HOW TO COMPLETE THIS TASK → The required output is the line containing "Youth Hacking 4 Freedom" followed by every line after it to the end of the listing, each written out exactly.

--- START ---

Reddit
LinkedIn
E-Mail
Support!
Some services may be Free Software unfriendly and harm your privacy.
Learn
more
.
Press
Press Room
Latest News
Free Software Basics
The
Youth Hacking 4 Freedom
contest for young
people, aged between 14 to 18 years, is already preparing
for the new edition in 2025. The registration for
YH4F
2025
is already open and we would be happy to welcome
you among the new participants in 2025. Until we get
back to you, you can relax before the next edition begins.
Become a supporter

--- END ---

SOLUTION TO THE PROBLEM →
Youth Hacking 4 Freedom
contest for young
people, aged between 14 to 18 years, is already preparing
for the new edition in 2025. The registration for
YH4F
2025
is already open and we would be happy to welcome
you among the new participants in 2025. Until we get
back to you, you can relax before the next edition begins.
Become a supporter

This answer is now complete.